▼
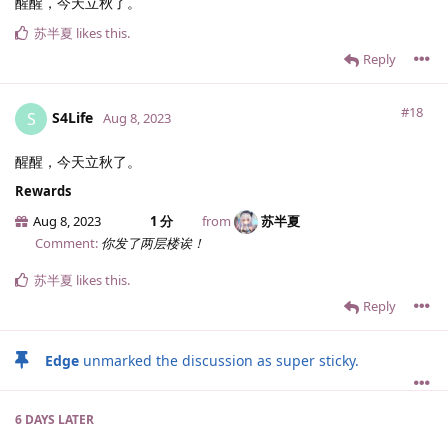
醒醒，今天立秋了。
苏半夏
likes this
.
Reply
#18
S4Life
S
Aug 8, 2023
醒醒，今天立秋了。
Rewards
Aug 8, 2023
1 分
from
苏半夏
Comment:
你发了两层楼诶！
苏半夏
likes this
.
Reply
Edge
unmarked the discussion as super sticky.
6 DAYS
LATER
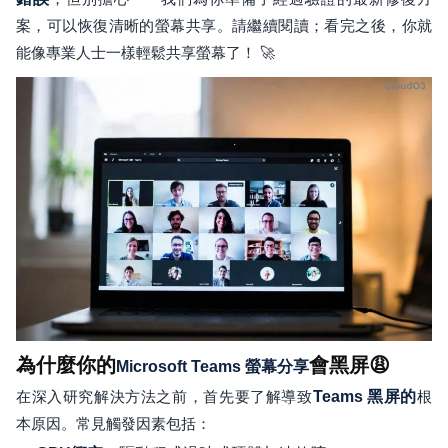
案，可以恢復清晰的螢幕共享。請繼續閱讀；看完之後，你就
能像專業人士一樣輕鬆共享螢幕了！ 🚀
為什麼你的
會黑屏😩
Microsoft Teams 螢幕分享
在深入研究解決方法之前，首先要了解導致
Teams 黑屏的
根
本原因。常見觸發因素包括：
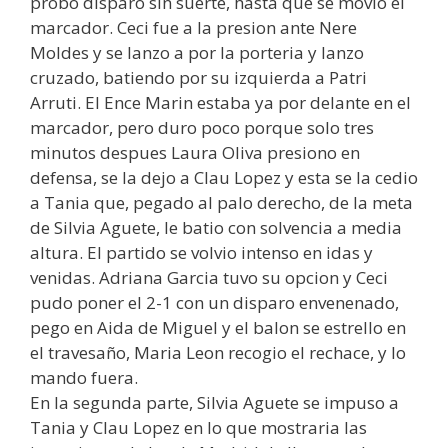
probo disparo sin suerte, hasta que se movio el
marcador. Ceci fue a la presion ante Nere
Moldes y se lanzo a por la porteria y lanzo
cruzado, batiendo por su izquierda a Patri
Arruti. El Ence Marin estaba ya por delante en el
marcador, pero duro poco porque solo tres
minutos despues Laura Oliva presiono en
defensa, se la dejo a Clau Lopez y esta se la cedio
a Tania que, pegado al palo derecho, de la meta
de Silvia Aguete, le batio con solvencia a media
altura. El partido se volvio intenso en idas y
venidas. Adriana Garcia tuvo su opcion y Ceci
pudo poner el 2-1 con un disparo envenenado,
pego en Aida de Miguel y el balon se estrello en
el travesaño, Maria Leon recogio el rechace, y lo
mando fuera.
En la segunda parte, Silvia Aguete se impuso a
Tania y Clau Lopez en lo que mostraria las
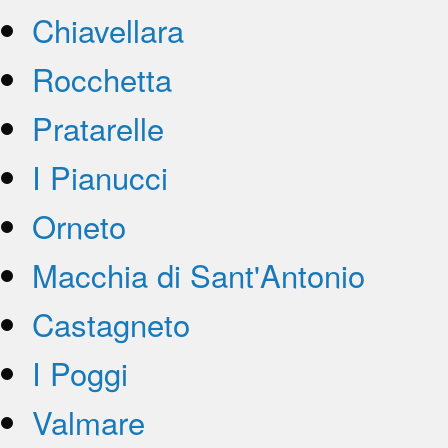
Chiavellara
Rocchetta
Pratarelle
I Pianucci
Orneto
Macchia di Sant'Antonio
Castagneto
I Poggi
Valmare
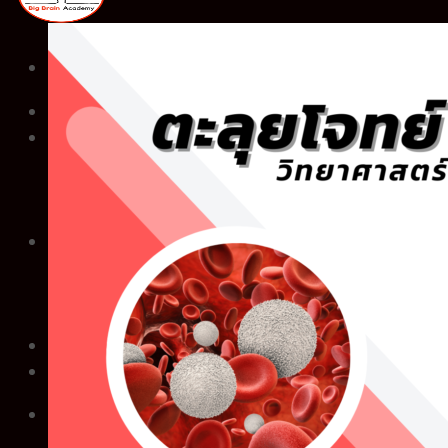
หน้าแรก
คอร์สเรียน”สด”
Basic ชั้นป.4
Fundamental ชั้นป.5
Intensive ชั้นป.6
ทำไมต้อง BigBrain
ทำเนียบคนเก่ง
ตัวอย่างการสอน
คำถามที่พบบ่อย
สมัครเรียน
คลังความรู้
LINE ID : @bigbraintalk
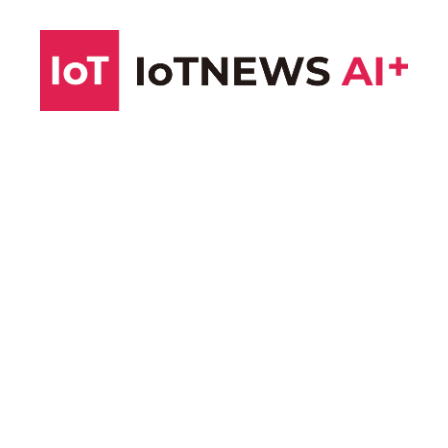
コ
ン
テ
ン
ツ
へ
ス
キ
ッ
プ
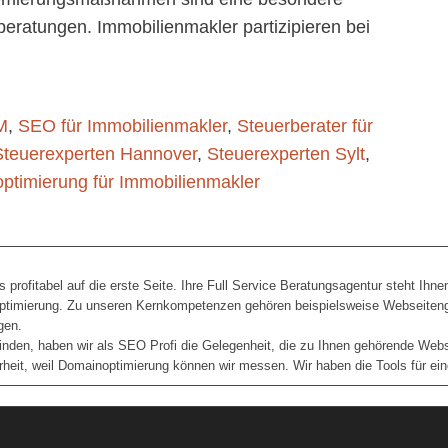
beratungen. Immobilienmakler partizipieren bei
M
,
SEO für Immobilienmakler
,
Steuerberater für
Steuerexperten Hannover
,
Steuerexperten Sylt
,
timierung für Immobilienmakler
 profitabel auf die erste Seite. Ihre Full Service Beratungsagentur steht Ihne
Optimierung. Zu unseren Kernkompetenzen gehören beispielsweise Webseitenge
gen.
nden, haben wir als SEO Profi die Gelegenheit, die zu Ihnen gehörende Website
arheit, weil Domainoptimierung können wir messen. Wir haben die Tools für e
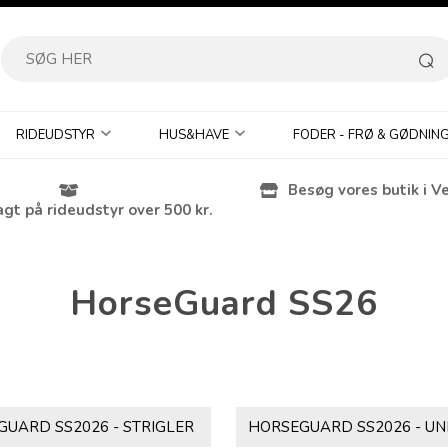
RIDEUDSTYR
HUS&HAVE
FODER - FRØ & GØDNIN
Besøg vores butik i V
agt på rideudstyr over 500 kr.
HorseGuard SS26
UARD SS2026 - STRIGLER
HORSEGUARD SS2026 - U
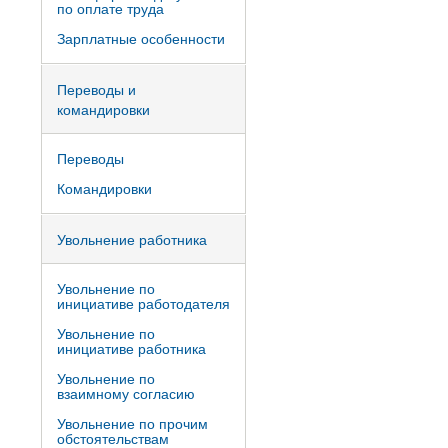
по оплате труда
Зарплатные особенности
Переводы и
командировки
Переводы
Командировки
Увольнение работника
Увольнение по
инициативе работодателя
Увольнение по
инициативе работника
Увольнение по
взаимному согласию
Увольнение по прочим
обстоятельствам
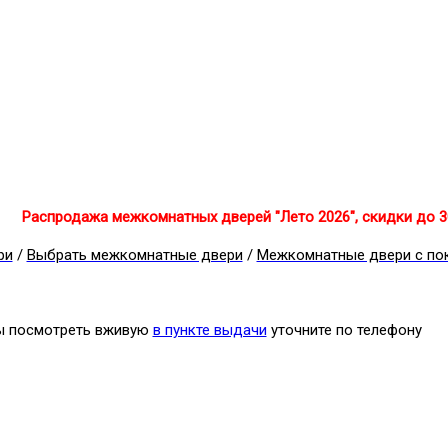
Распродажа межкомнатных дверей "Лето 2026", скидки до 
ри
/
Выбрать межкомнатные двери
/
Межкомнатные двери с по
бы посмотреть вживую
в пункте выдачи
уточните по телефону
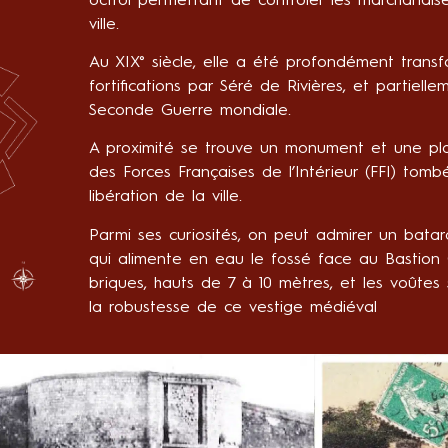
octroi permettant de contrôler les marchandise
ville.
Au XIX° siècle, elle a été profondément tran
fortifications par Séré de Rivières, et parti
Seconde Guerre mondiale.
A proximité se trouve un monument et une 
des Forces Françaises de l’Intérieur (FFI) tomb
libération de la ville.
Parmi ses curiosités, on peut admirer un bat
qui alimente en eau le fossé face au Bastion
briques, hauts de 7 à 10 mètres, et les voûte
la robustesse de ce vestige médiéval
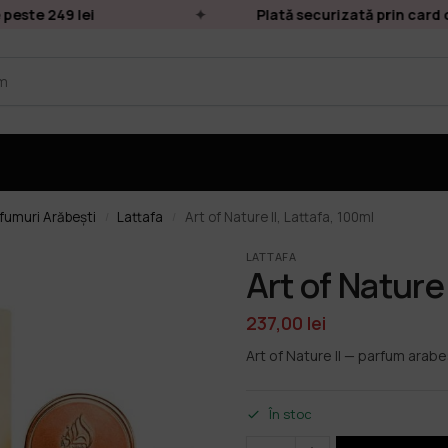
ste 249 lei
Plată securizată prin card onl
fumuri Arăbești
Lattafa
Art of Nature II, Lattafa, 100ml
/
/
LATTAFA
Art of Nature 
237,00
lei
Art of Nature II — parfum arabe
În stoc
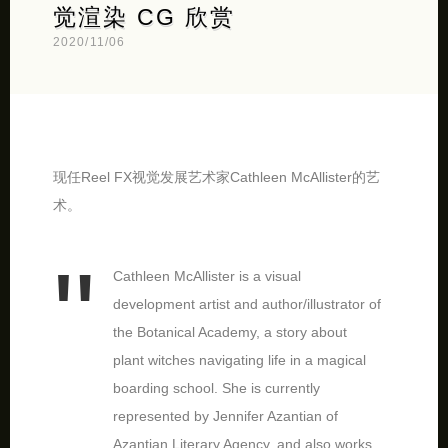
觉渲染 CG 欣赏
2020/11/06
现任Reel FX视觉发展艺术家Cathleen McAllister的艺
术。
Cathleen McAllister is a visual
development artist and author/illustrator of
the Botanical Academy, a story about
plant witches navigating life in a magical
boarding school. She is currently
represented by Jennifer Azantian of
Azantian Literary Agency, and also works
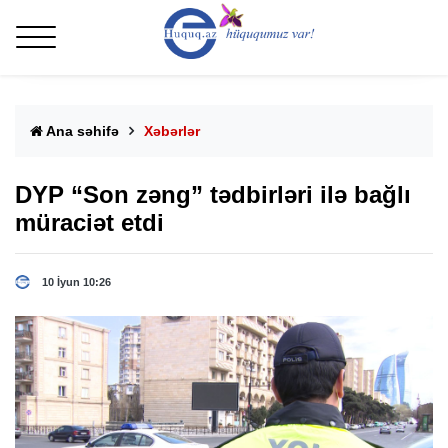
Ana səhifə
Xəbərlər
DYP “Son zəng” tədbirləri ilə bağlı
müraciət etdi
10 İyun 10:26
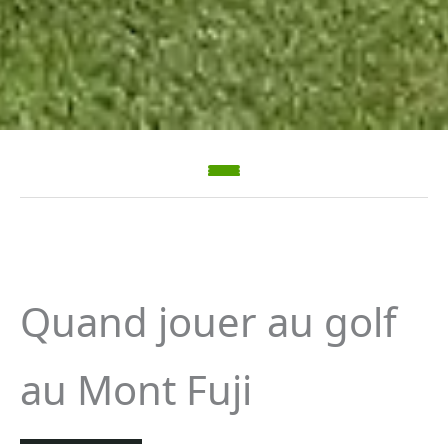
Quand jouer au golf
au Mont Fuji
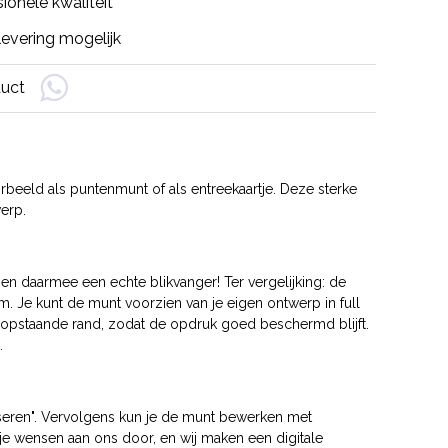
ionele kwaliteit
evering mogelijk
duct
rbeeld als puntenmunt of als entreekaartje. Deze sterke
erp.
n daarmee een echte blikvanger! Ter vergelijking: de
Je kunt de munt voorzien van je eigen ontwerp in full
en opstaande rand, zodat de opdruk goed beschermd blijft.
n.
iseren". Vervolgens kun je de munt bewerken met
f je wensen aan ons door, en wij maken een digitale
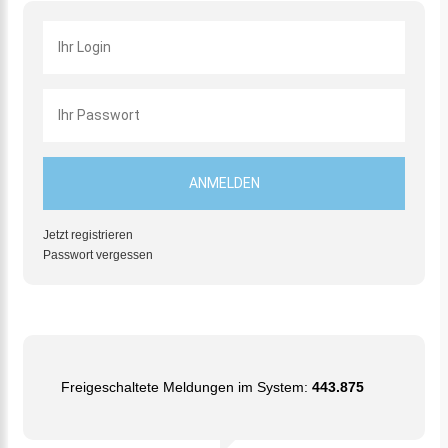
Jetzt registrieren
Passwort vergessen
Freigeschaltete Meldungen im System:
443.875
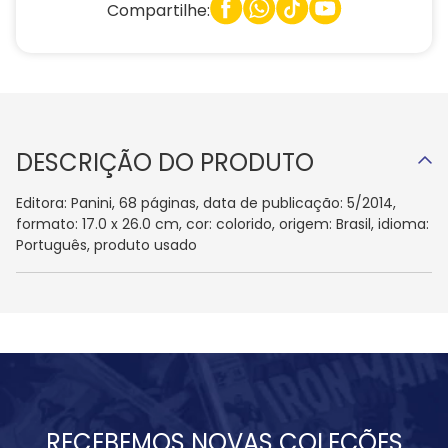
Compartilhe:
DESCRIÇÃO DO PRODUTO
Editora: Panini, 68 páginas, data de publicação: 5/2014,
formato: 17.0 x 26.0 cm, cor: colorido, origem: Brasil, idioma:
Português, produto usado
RECEBEMOS NOVAS COLEÇÕES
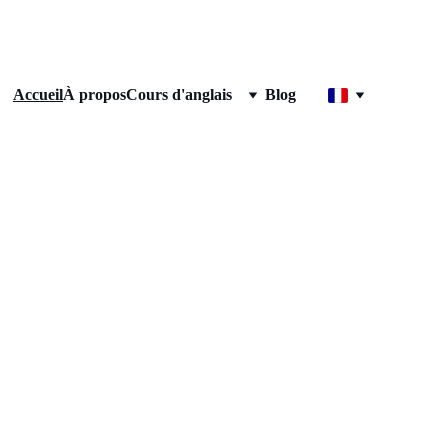
Accueil
À propos
Cours d'anglais
Blog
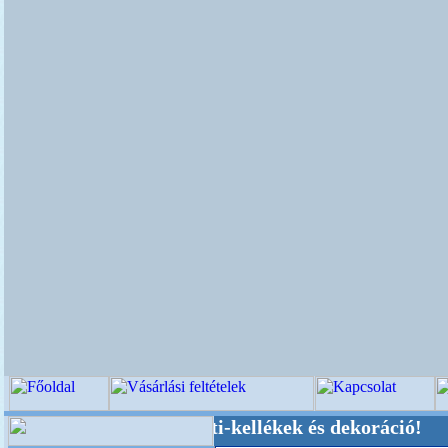
küvői-, Kegyeleti-kellékek és dekoráció! Oldalu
▲
--- Action item ---
Arrange the text read from every item above as a JSON list of strings, one string per line, with blank lines skipped and the pictures left out.

--- Task result ---
[
  "醒醒，今天立秋了。",
  "苏半夏",
  "likes this",
  ".",
  "Reply",
  "#18",
  "S4Life",
  "S",
  "Aug 8, 2023",
  "醒醒，今天立秋了。",
  "Rewards",
  "Aug 8, 2023",
  "1 分",
  "from",
  "苏半夏",
  "Comment:",
  "你发了两层楼诶！",
  "苏半夏",
  "likes this",
  ".",
  "Reply",
  "Edge",
  "unmarked the discussion as super sticky.",
  "6 DAYS",
  "LATER",
  "案，可以恢復清晰的螢幕共享。請繼續閱讀；看完之後，你就",
  "能像專業人士一樣輕鬆共享螢幕了！ 🚀",
  "為什麼你的",
  "會黑屏😩",
  "Microsoft Teams 螢幕分享",
  "在深入研究解決方法之前，首先要了解導致",
  "Teams 黑屏的",
  "根",
  "本原因。常見觸發因素包括：",
  "probo disparo sin suerte, hasta que se movio el",
  "marcador. Ceci fue a la presion ante Nere",
  "Moldes y se lanzo a por la porteria y lanzo",
  "cruzado, batiendo por su izquierda a Patri",
  "Arruti. El Ence Marin estaba ya por delante en el",
  "marcador, pero duro poco porque solo tres",
  "minutos despues Laura Oliva presiono en",
  "defensa, se la dejo a Clau Lopez y esta se la cedio",
  "a Tania que, pegado al palo derecho, de la meta",
  "de Silvia Aguete, le batio con solvencia a media",
  "altura. El partido se volvio intenso en idas y",
  "venidas. Adriana Garcia tuvo su opcion y Ceci",
  "pudo poner el 2-1 con un disparo envenenado,",
  "pego en Aida de Miguel y el balon se estrello en",
  "el travesaño, Maria Leon recogio el rechace, y lo",
  "mando fuera.",
  "En la segunda parte, Silvia Aguete se impuso a",
  "Tania y Clau Lopez en lo que mostraria las",
  "Chiavellara",
  "Rocchetta",
  "Pratarelle",
  "I Pianucci",
  "Orneto",
  "Macchia di Sant'Antonio",
  "Castagneto",
  "I Poggi",
  "Valmare",
  "หน้าแรก",
  "คอร์สเรียน”สด”",
  "Basic ชั้นป.4",
  "Fundamental ชั้นป.5",
  "Intensive ชั้นป.6",
  "ทำไมต้อง BigBrain",
  "ทำเนียบคนเก่ง",
  "ตัวอย่างการสอน",
  "คำถามที่พบบ่อย",
  "สมัครเรียน",
  "คลังความรู้",
  "LINE ID : @bigbraintalk",
  "コ",
  "ン",
  "テ",
  "ン",
  "ツ",
  "へ",
  "ス",
  "キ",
  "ッ",
  "プ",
  "beratungen. Immobilienmakler partizipieren bei",
  "M",
  ",",
  "SEO für Immobilienmakler",
  ",",
  "Steuerberater für",
  "Steuerexperten Hannover",
  ",",
  "Steuerexperten Sylt",
  ",",
  "timierung für Immobilienmakler",
  " profitabel auf die erste Seite. Ihre Full Service Beratungsagentur steht Ihne",
  "Optimierung. Zu unseren Kernkompetenzen gehören beispielsweise Webseitenge",
  "gen.",
  "nden, haben wir als SEO Profi die Gelegenheit, die zu Ihnen gehörende Website",
  "arheit, weil Domainoptimierung können wir messen. Wir haben die Tools für e",
  "RIDEUDSTYR",
  "HUS&HAVE",
  "FODER - FRØ & GØDNIN",
  "Besøg vores butik i V",
  "agt på rideudstyr over 500 kr.",
  "HorseGuard SS26",
  "UARD SS2026 - STRIGLER",
  "HORSEGUARD SS2026 - U",
  "по оплате труда",
  "Зарплатные особенности",
  "Переводы и",
  "командировки",
  "Переводы",
  "Командировки",
  "Увольнение работника",
  "Увольнение по",
  "инициативе работодателя",
  "Увольнение по",
  "инициативе работника",
  "Увольнение по",
  "взаимному согласию",
  "Увольнение по прочим",
  "обстоятельствам",
  "Распродажа межкомнатных дверей \"Лето 2026\", скидки до ",
  "ри",
  "/",
  "Выбрать межкомнатные двери",
  "/",
  "Межкомнатные двери с по",
  "бы посмотреть вживую",
  "в пункте выдачи",
  "уточните по телефону",
  "octroi permettant de contrôler les marchandise",
  "ville.",
  "Au XIX° siècle, elle a été profondément tran",
  "fortifications par Séré de Rivières, et parti",
  "Seconde Guerre mondiale.",
  "A proximité se trouve un monument et une ",
  "des Forces Françaises de l’Intérieur (FFI) tomb",
  "libération de la ville.",
  "Parmi ses curiosités, on peut admirer un bat",
  "qui alimente en eau le fossé face au Bastion",
  "briques, hauts de 7 à 10 mètres, et les voûte",
  "la robustesse de ce vestige médiéval",
  "ste 249 lei",
  "Plată securizată prin card onl",
  "fumuri Arăbești",
  "Lattafa",
  "Art of Nature II, Lattafa, 100ml",
  "/",
  "/",
  "LATTAFA",
  "Art of Nature ",
  "237,00",
  "lei",
  "Art of Nature II — parfum arabe",
  "În stoc",
  "觉渲染 CG 欣赏",
  "2020/11/06",
  "现任Reel FX视觉发展艺术家Cathleen McAllister的艺",
  "术。",
  "Cathleen McAllister is a visual",
  "development artist and author/illustrator of",
  "the Botanical Academy, a story about",
  "plant witches navigating life in a magical",
  "boarding school. She is currently",
  "represented by Jennifer Azantian of",
  "Azantian Literary Agency, and also works",
  "Ana səhifə",
  "Xəbərlər",
  "DYP “Son zəng” tədbirləri ilə bağlı",
  "müraciət etdi",
  "10 İyun 10:26",
  "Quand jouer au golf",
  "au Mont Fuji",
  "ionele kwaliteit",
  "evering mogelijk",
  "duct",
  "rbeeld als puntenmunt of als entreekaartje. Deze sterke",
  "erp.",
  "n daarmee een echte blikvanger! Ter vergelijking: de",
  "Je kunt de munt voorzien van je eigen ontwerp in full",
  "en opstaande rand, zodat de opdruk goed beschermd blijft.",
  "n.",
  "iseren\". Vervolgens kun je de munt bewerken met",
  "f je wensen aan ons door, en wij maken een digitale",
  "Jetzt registrieren",
  "Passwort vergessen",
  "Freigeschaltete Meldungen im System:",
  "443.875",
  "Compartilhe:",
  "DESCRIÇÃO DO PRODUTO",
  "Editora: Panini, 68 páginas, data de publicação: 5/2014,",
  "formato: 17.0 x 26.0 cm, cor: colorido, origem: Brasil, idioma:",
  "Português, produto usado",
  "RECEBEMOS NOVAS COLEÇÕES",
  "Accueil",
  "À propos",
  "Cours d'anglais",
  "Blog",
  "küvői-, Kegyeleti-kellékek és dekoráció! Oldalu"
]